How soon can quantum computers break encryption?
Google has set 2029 as its internal deadline for migrating to post-quantum cryptography, suggesting the company believes a cryptographically relevant quantum computer could exist around that time or shortly after. The Oratomic/Caltech paper describes a theoretical architecture that could break ECC-256 in 10 days with 26,000 qubits, using components that have been individually demonstrated in the lab. A more conservative view, reflected in NIST timelines, places the threat window at 2030–2035. The honest answer is that no one knows the exact date, but the range is narrowing.

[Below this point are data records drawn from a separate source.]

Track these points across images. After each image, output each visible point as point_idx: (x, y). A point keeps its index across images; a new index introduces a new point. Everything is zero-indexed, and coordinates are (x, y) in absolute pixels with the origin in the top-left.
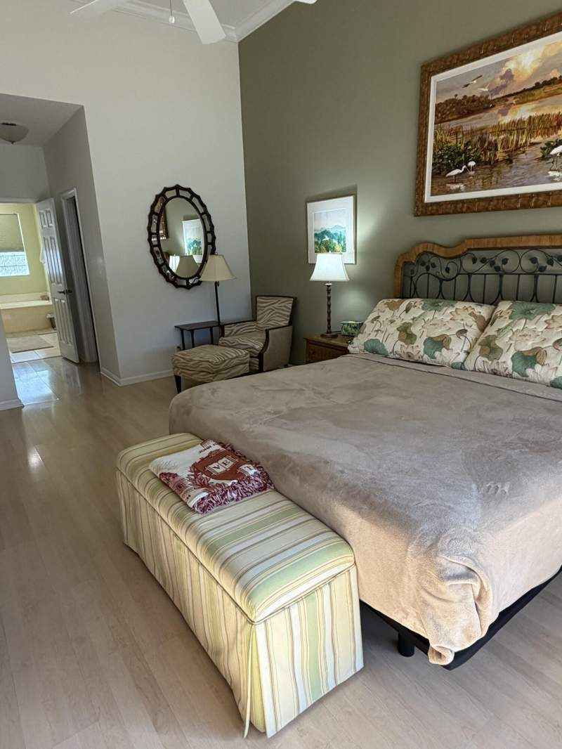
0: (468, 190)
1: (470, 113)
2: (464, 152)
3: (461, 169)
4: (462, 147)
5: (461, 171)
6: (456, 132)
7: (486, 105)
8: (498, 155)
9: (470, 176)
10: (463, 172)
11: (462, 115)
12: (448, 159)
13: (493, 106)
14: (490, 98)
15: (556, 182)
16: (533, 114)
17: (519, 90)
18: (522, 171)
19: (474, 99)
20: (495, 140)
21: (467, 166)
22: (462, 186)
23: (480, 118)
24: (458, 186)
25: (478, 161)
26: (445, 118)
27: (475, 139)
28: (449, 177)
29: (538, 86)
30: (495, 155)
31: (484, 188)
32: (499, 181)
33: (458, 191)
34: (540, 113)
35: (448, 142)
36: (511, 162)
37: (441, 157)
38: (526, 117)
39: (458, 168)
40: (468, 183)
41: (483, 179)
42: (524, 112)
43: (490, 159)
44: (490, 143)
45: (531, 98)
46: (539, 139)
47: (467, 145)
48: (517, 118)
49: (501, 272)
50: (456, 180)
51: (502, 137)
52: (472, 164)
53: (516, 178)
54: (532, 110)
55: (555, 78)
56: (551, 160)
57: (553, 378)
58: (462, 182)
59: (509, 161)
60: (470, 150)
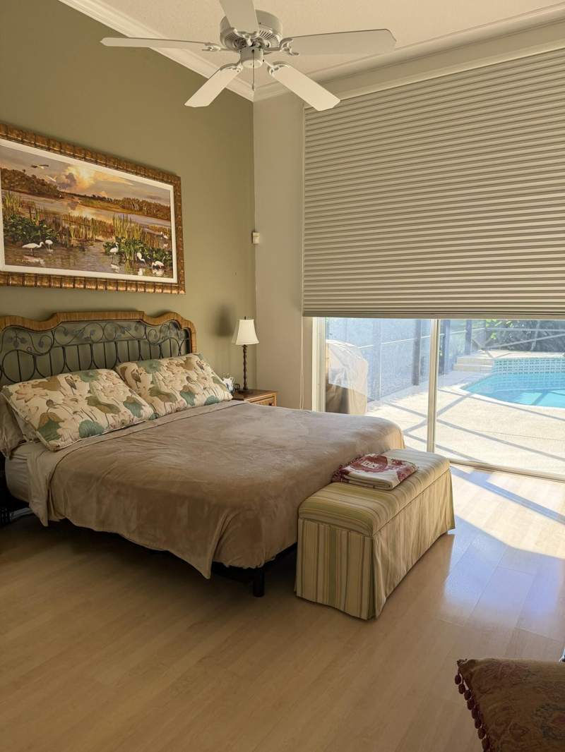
0: (48, 265)
1: (40, 194)
2: (40, 228)
3: (39, 244)
4: (37, 223)
5: (39, 246)
6: (29, 207)
7: (56, 194)
8: (72, 241)
9: (49, 253)
10: (41, 248)
11: (32, 193)
12: (22, 230)
13: (62, 198)
14: (58, 188)
15: (116, 273)
16: (95, 218)
17: (82, 194)
18: (92, 260)
19: (43, 183)
20: (68, 228)
21: (44, 242)
22: (42, 261)
23: (52, 203)
24: (37, 260)
25: (54, 240)
26: (13, 187)
27: (50, 221)
28: (26, 248)
29: (94, 198)
30: (70, 241)
31: (63, 267)
32: (76, 263)
33: (37, 265)
34: (99, 219)
35: (20, 213)
36: (84, 250)
37: (13, 225)
38: (90, 217)
39: (34, 242)
40: (48, 259)
41: (62, 259)
42: (88, 213)
43: (66, 242)
44: (64, 228)
45: (91, 205)
46: (100, 238)
47: (41, 222)
48: (84, 216)
49: (90, 342)
50: (34, 253)
51: (73, 227)
52: (49, 242)
53: (89, 264)
54: (93, 214)
55: (104, 198)
56: (111, 256)
57: (205, 400)
58: (42, 257)
59: (82, 249)
60: (46, 229)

What is post-quantum cryptography?
Post-quantum cryptography (PQC) refers to cryptographic algorithms designed to be secure against both classical and quantum computers. NIST finalized the first set of PQC standards in 2024, including algorithms like ML-KEM (for key exchange) and ML-DSA (for digital signatures). These algorithms are based on mathematical problems that quantum computers cannot solve efficiently, unlike the elliptic curve and integer factorization problems that underpin current encryption. PQC is already being deployed in Google Chrome, Android 17, and several VPN providers.
Is my VPN safe from quantum computers?
It depends on your VPN provider. VPN connections typically use a combination of key exchange (for establishing the encrypted tunnel) and symmetric encryption (for the actual data). The key exchange step is the quantum-vulnerable component. VPN providers that have implemented post-quantum key exchange — such as Proton VPN — offer protection against "store now, decrypt later" attacks. Providers that have not implemented PQC leave your historical traffic vulnerable to future quantum decryption. The symmetric encryption used inside the tunnel (typically AES-256) is not significantly threatened by quantum computers.

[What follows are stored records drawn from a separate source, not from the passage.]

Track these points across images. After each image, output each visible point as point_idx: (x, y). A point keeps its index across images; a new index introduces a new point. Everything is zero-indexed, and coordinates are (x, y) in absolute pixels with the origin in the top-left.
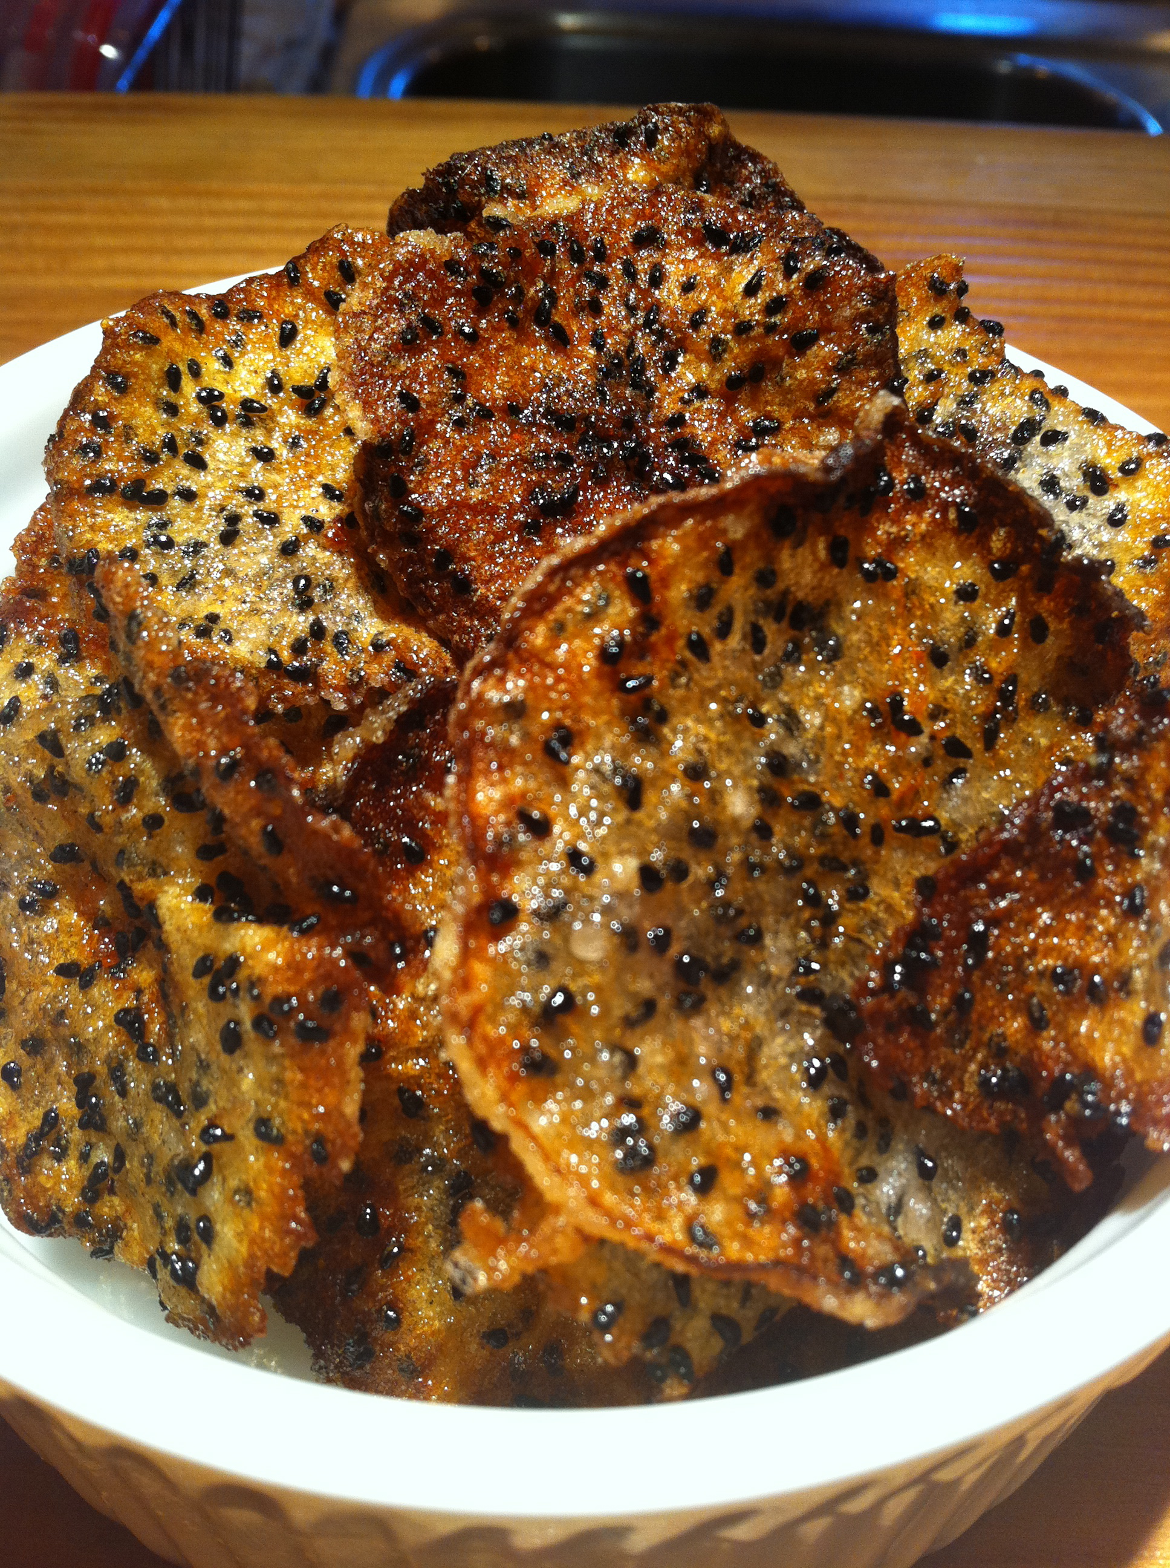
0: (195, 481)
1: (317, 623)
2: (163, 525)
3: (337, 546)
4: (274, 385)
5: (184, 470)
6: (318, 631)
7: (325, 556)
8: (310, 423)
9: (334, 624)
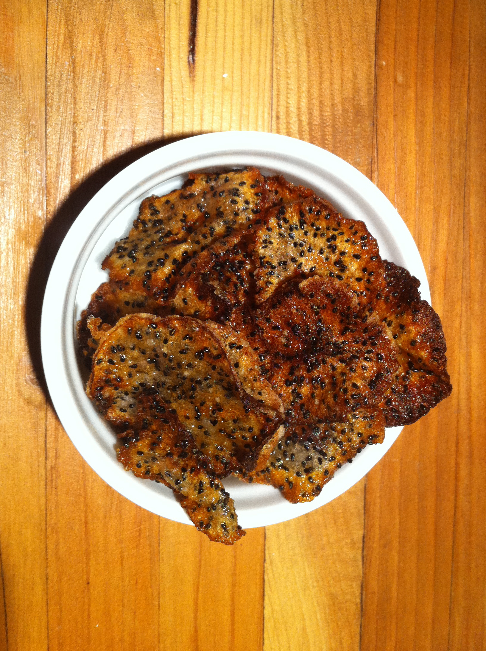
0: (310, 234)
1: (275, 267)
2: (296, 228)
3: (295, 271)
4: (343, 253)
5: (312, 233)
6: (273, 267)
7: (292, 268)
8: (332, 263)
9: (276, 271)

What is the difference between ECC and RSA encryption?
Both are public-key cryptographic systems, but they rely on different mathematical problems. ECC (Elliptic Curve Cryptography) is based on the difficulty of the elliptic curve discrete logarithm problem. RSA is based on the difficulty of factoring large prime numbers. ECC is more widely used in modern systems — it protects most cryptocurrency transactions, HTTPS connections, and SSH sessions. RSA is more common in older enterprise systems. The critical finding from the March 2026 papers is that ECC requires roughly 100 times fewer quantum operations to break than RSA at the same security level, meaning ECC falls first.
What should I do to protect myself from quantum computing threats?
Keep your browser and operating system updated — post-quantum protection is being rolled out in Chrome, Firefox, and Android. Use a VPN provider that has implemented post-quantum key exchange. If you hold cryptocurrency, do not reuse wallet addresses and monitor your blockchain's PQC migration roadmap. Control your own network hardware by owning your modem and router rather than renting from your ISP, so you can update firmware as PQC support arrives. Use encrypted DNS and network-level privacy tools to reduce the volume of harvestable traffic leaving your network.
Has anyone built a quantum computer that can break encryption?
No. As of March 2026, no quantum computer capable of breaking cryptographically relevant encryption exists. The largest demonstrated neutral-atom qubit array is approximately 6,100 qubits, built by Oratomic co-founder Manuel Endres. The Oratomic paper describes a theoretical architecture requiring at least 26,000 qubits for a practical attack on ECC-256. Google's superconducting qubit approach estimates fewer than 500,000 physical qubits. Both represent dramatic progress, but neither has been built. The papers describe what is now achievable with known technology — the remaining challenge is engineering, not new physics.